In a paper published today in Science, IBM's Zurich Research
Laboratory, together with colleagues at the French National Center
for Scientific Research (CNRS) in Toulouse, and the Risø National
Laboratory in Roskilde, Denmark, report their design of the propeller-shaped
molecules which can switch between two states—rotating and immobilized, and the high-speed molecular rotation,
which they observed by using a scanning tunneling microscope (STM).
"Our discovery of the molecular wheel came about from recent
molecular switch experiments in which we were investigating a reversible
change in the shape of specifically designed molecules triggered
by a voltage pulse from the STM tip," said James K. Gimzewski,
who leads the nano-engineering effort at IBM's Zurich Research Laboratory.
"We believe that, compared to other proposed or synthetic molecular
mechanisms, the molecular wheel, which works in a dry state and
appears to be wearless, is advantageous for creating gears and motors
at the nanoscale level."
In viewing the STM images, the researchers observed a ring-like
object instead of the molecule that had been there before. The object,
now in a slightly different position, had shifted its position by
just one-fourth of a nanometer. It evidently jumped into a tiny
space left vacant by an irregularity in the molecular layer and
thus escaped the immobilizing grip of four molecules that surrounded
it closely on one side. An adjacent molecule on the other side confined
its further lateral motion and, in effect, contributed to forming
a bearing for rotation of the central molecule.
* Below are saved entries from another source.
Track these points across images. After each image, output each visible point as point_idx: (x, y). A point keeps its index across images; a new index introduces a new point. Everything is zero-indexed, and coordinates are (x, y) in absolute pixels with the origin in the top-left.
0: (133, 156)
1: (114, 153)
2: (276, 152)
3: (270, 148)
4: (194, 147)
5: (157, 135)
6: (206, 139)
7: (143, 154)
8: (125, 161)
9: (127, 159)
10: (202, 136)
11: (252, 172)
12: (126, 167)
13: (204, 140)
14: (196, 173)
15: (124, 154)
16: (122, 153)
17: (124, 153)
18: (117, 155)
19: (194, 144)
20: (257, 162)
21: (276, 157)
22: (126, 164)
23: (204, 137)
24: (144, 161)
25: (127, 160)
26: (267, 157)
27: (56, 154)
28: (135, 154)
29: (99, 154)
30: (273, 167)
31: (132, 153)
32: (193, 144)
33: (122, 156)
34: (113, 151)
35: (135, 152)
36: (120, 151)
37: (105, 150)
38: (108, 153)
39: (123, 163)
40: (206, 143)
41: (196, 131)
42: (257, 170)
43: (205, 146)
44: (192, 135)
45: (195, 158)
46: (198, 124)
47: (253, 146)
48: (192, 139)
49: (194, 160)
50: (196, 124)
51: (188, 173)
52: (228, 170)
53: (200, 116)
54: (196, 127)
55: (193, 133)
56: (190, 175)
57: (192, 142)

This rotation was
responsible for the blurred, ring-like appearance of the molecule
in the STM image.
Researchers at CNRS calculated the behavior of the molecular wheel.
"Our calculations show that the thermal energy at room temperature
is sufficient for the molecule to rotate in a bearing formed by
an irregularity in the molecular layer as observed, whereas the
proximity of molecules in a fully ordered lattice stops such movement,"
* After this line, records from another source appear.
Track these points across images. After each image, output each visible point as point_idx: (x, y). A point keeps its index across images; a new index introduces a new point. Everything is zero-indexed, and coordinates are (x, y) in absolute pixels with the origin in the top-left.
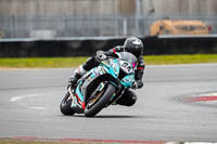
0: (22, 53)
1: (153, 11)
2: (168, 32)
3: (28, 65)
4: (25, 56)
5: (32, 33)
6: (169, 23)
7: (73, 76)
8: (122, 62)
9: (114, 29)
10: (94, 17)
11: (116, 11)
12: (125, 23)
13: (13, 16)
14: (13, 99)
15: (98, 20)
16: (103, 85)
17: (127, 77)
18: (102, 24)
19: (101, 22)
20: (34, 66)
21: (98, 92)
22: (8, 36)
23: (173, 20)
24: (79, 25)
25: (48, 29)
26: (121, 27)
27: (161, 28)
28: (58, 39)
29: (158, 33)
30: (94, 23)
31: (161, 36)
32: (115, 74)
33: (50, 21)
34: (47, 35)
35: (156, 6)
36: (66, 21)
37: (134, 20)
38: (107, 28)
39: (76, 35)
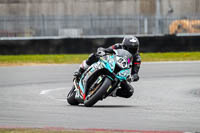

said Christian Joachim, who heads the theoretical effort at CNRS.
Such wheels may someday become the smallest conceivable components
of molecular engines.
In 1995, IBM Zurich scientists precisely positioned individual
molecules at room temperature for the first time ever. This led
in the following year to their creation of an abacus with "beads"
made of single ball-shaped molecules to demonstrate new nano-engineering
capabilities and, subsequently, to the realization of an amplifier
having a single molecule as its active part. The enabling tool for
this research is the STM, invented at IBM's Zurich Research Laboratory
in the early eighties. The STM's ultrafine tip can be used not only
to image a surface with atomic resolution, but also to manipulate
individual atoms and molecules.
The authors of the scientific report published in Science (July
24, 1998) are James K. Gimzewski, Reto R. Schlittler, and Veronique
Langlais of IBM's Zurich Research Laboratory; Christian Joachim
and Hao Tang of CEMES (Center d'Elaboration de Materiaux et d'Etudes
Structurales) at CNRS; and Ib Johannsen of the Condensed Matter
Physics and Chemistry Department at Risø National Laboratory in
Roskilde, Denmark. The project is supported by the European Union
ESPRIT project "Nanowires", which is partially funded
by the Swiss Federal Office for Education and Science.
|